Using User Dictionaries with TX Spell .NET

A user dictionary is a separate dictionary that can be used to add custom words such as brand names, trademarks or a specific vocabulary. TX Spell .NET uses plain text word lists as a user dictionary with the specific file extension *.txd. Using TX Spell .NET, an unlimited number of dictionaries and user dictionaries can be used at the same time. If a user dictionary is added to the DictionaryCollection, the Add to dictionary... button of the spell check dialog and the context menu is enabled. Where the spell check dialog and the user dictionary manager enable users to add and remove words manually, this sample shows how to use the API to access these user dictionaries.

The source code is contained in the following directories:

  • %USERPROFILE%\My Documents\TX Spell 7.0.NET for Windows Forms\Samples\WinForms\CSharp\UserDictionary
  • %USERPROFILE%\My Documents\TX Spell 7.0.NET for Windows Forms\Samples\WinForms\VB.NET\UserDictionary

Creating a User Dictionary

The UserDictionary constructor can be used to load an existing user dictionary from a specific path or the default dictionary path.

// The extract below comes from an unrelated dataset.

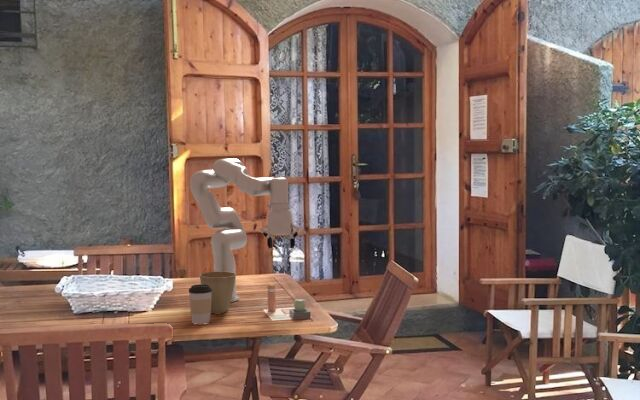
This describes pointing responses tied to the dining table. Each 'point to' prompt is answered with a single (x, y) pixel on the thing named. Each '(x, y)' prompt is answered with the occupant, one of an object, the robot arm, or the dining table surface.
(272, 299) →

Using only the dictionary name without any path specifications, the corresponding dictionary file inside the default dictionary folder will be used. The name of the specified user dictionary file must end in ".txd". To create a new user dictionary, no constructor may be used. The following code shows how to create a new user dictionary and how to add some custom words to it:

userDic = new TXTextControl.Proofing.UserDictionary();
txSpellChecker1.Dictionaries.Add(userDic);

userDic.Name = "User Dictionary";
userDic.AddWord("TXTextControl");
userDic.AddWord("TXSpell");
userDic = New TXTextControl.Proofing.UserDictionary()
txSpellChecker1.Dictionaries.Add(userDic)

userDic.Name = "User Dictionary"
userDic.AddWord("TXTextControl")
userDic.AddWord("TXSpell")

Every Dictionary (OpenOfficeDictionary or UserDictionary) is enabled for spell checking and for creating suggestions by default. Therefore, the Dictionary.IsSpellCheckingEnabled and Dictionary.IsGetSuggestionsEnabled properties are set to true. To disable the usage of a specific dictionary, set the Dictionary.IsSpellCheckingEnabled to false.

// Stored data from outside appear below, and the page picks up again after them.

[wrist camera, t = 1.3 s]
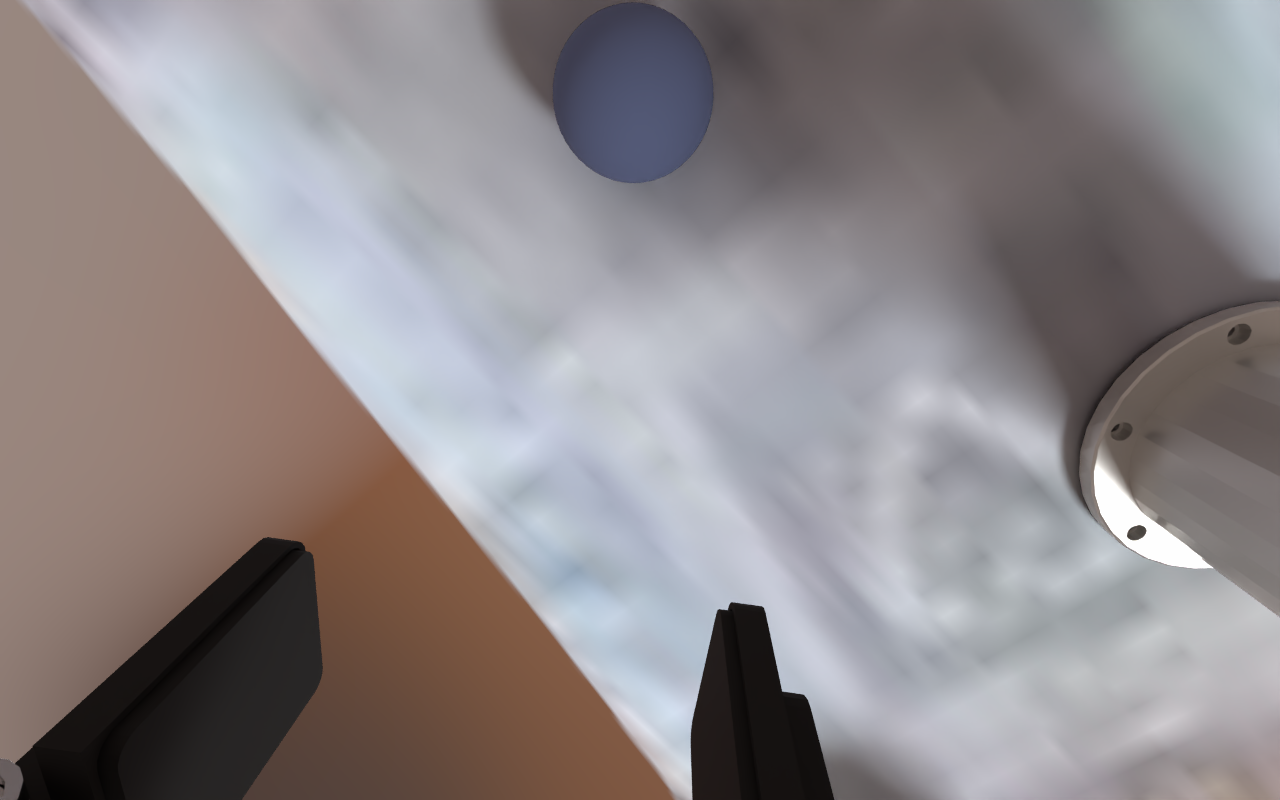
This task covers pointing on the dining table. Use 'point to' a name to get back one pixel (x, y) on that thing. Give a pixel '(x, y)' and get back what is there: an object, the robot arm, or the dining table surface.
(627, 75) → the dark blue ball
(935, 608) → the dining table surface
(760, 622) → the robot arm
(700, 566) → the dining table surface
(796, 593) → the dining table surface
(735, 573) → the dining table surface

Adding and Removing Words from the User Dictionary

In order to edit user dictionaries, the UserDictionary.IsEditable property must be set to true. This sample consists of a simple interface to add and remove words to and from the user dictionary. A ListBox is synchronized to show the content of the user dictionary. The following code is used to add a word to the user dictionary using the UserDictionary.AddWord method.

userDic.AddWord(tbNewWord.Text);
userDic.AddWord(tbNewWord.Text)

To remove a word from the user dictionary, the UserDictionary.RemoveWord method is used:

userDic.RemoveWord(listBox1.Text);
userDic.RemoveWord(listBox1.Text)

The following screenshot shows the interface of the sample application:

Image

Using the flags SET, WORDCHARS, BREAK and ICONV

Both dictionaries of type OpenOfficeDictionary and UserDictionary support flags that provide specific settings to interpret the incoming string when spell checking text. For a user dictionary the flags SET, WORDCHARS, BREAK and ICONV are handled when defined at the beginning of the loaded user dictionary file or string array. When using these flags, they have to be defined as follows:

The SET flag represents the encoding that is used to load the user dictionary. Setting this flag is required to create a valid user dictionary file. To determine such an encoding, the user dictionary line must begin with SET, followed by a whitespace and ends with the encoding to be specified. Valid values are all encoding names that are supported by the .NET framework.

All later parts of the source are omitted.